There are a number of ways to impact your cost of insurance that have nothing to do with shopping your policy every year at renewal. Difficult times call for creative solutions and a proactive approach in order to mitigate your expenses. The intent of this article is to shed light on some ideas you may not have considered.

When a consumer purchases a vehicle there are many aspects to focus on: lighting packages, tarp systems, fuel consumption etc. Rarely do consumers ask about the tires. They come with the vehicle so they must be adequate right? In a recent conversation with a gentleman who had a background in the tire industry as a Risk Manager for a waste hauler in Miami, FL, I learned this was not the case.

When he took the position at the waste company, he did a total survey of their loss history and began implementing systems to improve all aspects of the company’s operations. When he got to the fleet, he noticed almost all of the units were equipped with “stock” 11/22 R tires. He decided to conduct an experiment, so he equipped several of their units with 315/80/22s. His results were staggering. He found the trucks had a reduction in downtime, lower fuel costs, more stability in the unit and the tires had a longer life expectancy. There was also a reduction in mechanical failure.

In this industry, roughly 90 percent of a company’s liability revolves around their vehicles. They are big, bulky and on the road for large portions of the day. By making this change, the company not only improved the reliability of their fleet, but also made the fleet safer which will reduce potential claims related to their auto policy from “self inflicted” incidents. Obviously, the tires are only one aspect of the vehicle, but worth investigating for your company. Proper tires with a quality driver/operator are your best bet.

Many insurance carriers are offering discounted premiums for companies with a proven safety record. This is unlikely a news flash, however, did you know these same carriers are now beginning to offer premium discounts to companies with GPS units installed in their fleet?

There are a number of third-party companies offering GPS installation and monitoring and some are now beginning to lease the equipment instead of just selling it. Insurance carriers love to see GPS. GPS shows you are concerned with your fleet and employees. If a truck is stolen that has GPS, the odds of them tracking it down and recovering the unit are greatly improved as opposed to writing it off as a total loss. You can also prove or disprove where your trucks were at a specific time in the event of a dispute with a potential claimant.

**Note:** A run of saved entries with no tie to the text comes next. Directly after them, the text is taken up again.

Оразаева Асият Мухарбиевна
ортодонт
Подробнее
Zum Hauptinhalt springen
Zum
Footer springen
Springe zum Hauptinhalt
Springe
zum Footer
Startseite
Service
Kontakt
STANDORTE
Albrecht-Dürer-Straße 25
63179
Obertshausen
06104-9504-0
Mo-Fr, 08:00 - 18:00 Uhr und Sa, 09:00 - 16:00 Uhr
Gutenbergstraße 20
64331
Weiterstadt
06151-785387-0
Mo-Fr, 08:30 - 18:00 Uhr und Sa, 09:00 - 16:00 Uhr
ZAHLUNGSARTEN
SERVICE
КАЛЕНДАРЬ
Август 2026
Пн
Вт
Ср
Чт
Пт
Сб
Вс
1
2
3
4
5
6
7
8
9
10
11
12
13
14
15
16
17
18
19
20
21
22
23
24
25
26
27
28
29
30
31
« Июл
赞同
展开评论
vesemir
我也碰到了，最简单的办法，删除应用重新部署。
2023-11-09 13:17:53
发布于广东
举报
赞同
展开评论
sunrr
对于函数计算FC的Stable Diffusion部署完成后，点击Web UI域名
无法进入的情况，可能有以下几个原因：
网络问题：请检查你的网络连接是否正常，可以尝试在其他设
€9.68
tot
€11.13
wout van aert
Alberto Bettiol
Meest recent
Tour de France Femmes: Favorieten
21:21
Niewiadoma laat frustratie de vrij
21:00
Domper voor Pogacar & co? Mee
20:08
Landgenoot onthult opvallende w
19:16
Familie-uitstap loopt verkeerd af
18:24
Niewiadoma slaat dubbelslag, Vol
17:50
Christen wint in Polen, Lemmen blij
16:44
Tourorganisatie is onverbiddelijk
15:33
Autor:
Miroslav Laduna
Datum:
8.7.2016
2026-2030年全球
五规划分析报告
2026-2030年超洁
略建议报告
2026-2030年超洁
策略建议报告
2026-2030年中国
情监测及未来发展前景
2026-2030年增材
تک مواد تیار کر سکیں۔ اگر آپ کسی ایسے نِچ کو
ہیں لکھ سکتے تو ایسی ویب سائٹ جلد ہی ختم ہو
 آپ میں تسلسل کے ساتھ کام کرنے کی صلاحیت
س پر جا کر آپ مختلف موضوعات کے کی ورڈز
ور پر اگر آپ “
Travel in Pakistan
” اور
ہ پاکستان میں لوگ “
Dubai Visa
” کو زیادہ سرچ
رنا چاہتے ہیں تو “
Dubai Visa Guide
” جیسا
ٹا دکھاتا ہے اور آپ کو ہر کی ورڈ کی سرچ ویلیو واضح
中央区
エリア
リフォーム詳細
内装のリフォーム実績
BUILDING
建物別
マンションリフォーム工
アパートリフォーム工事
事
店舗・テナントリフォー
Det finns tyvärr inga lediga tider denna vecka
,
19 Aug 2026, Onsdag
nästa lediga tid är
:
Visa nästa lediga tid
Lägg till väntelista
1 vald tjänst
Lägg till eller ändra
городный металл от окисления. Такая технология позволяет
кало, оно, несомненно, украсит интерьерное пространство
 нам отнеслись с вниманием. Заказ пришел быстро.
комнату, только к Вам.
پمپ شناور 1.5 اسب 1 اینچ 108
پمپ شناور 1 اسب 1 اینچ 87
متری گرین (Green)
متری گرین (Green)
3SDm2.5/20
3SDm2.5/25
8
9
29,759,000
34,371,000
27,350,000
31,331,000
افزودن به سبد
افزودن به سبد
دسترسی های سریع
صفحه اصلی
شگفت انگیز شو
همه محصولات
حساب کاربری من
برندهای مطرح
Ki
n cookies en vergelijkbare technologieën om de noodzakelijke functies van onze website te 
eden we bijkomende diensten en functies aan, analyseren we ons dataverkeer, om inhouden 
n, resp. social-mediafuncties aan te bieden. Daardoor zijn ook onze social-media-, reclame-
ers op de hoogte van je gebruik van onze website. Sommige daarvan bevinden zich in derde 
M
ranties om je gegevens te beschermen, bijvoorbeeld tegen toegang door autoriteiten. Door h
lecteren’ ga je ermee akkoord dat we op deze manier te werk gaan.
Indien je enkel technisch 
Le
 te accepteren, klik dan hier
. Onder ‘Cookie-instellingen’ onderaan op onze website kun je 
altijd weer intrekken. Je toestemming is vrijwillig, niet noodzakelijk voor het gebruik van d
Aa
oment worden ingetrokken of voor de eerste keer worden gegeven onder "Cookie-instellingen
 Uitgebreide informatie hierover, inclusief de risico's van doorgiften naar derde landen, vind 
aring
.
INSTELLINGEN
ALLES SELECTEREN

There are many options to choose from when selecting a GPS system. Some companies offer the ability to create “Geo Fencing” allowing the company’s Risk Manager to monitor routes, speed, etc. while others offer cameras to play back 20+ seconds prior to an accident. Some insurance companies even have their own system which they can provide at discounted rates.
Not only are you able to track your vehicles, but you are also able to track the productivity of a driver. Are they where they are supposed to be, or have they taken the company vehicle to an area outside of their assigned grid? Are they speeding through school zones or other speed restricted areas?

There is an upfront cost of installing a GPS system, but over the long run you will make back the investment ten fold. A logical concern many employers face with installation is how the employees will react. Installation of GPS, especially those with cameras, can make the employees feel like the company is watching them at all times. Explain how this impacts the company and its costs. Some employers even go so far as to offer bonuses for driver safety, fuel conservation, etc., all of which can be tracked on these systems if you purchase the necessary package. This turns a potential negative into an incentive opportunity for the employees.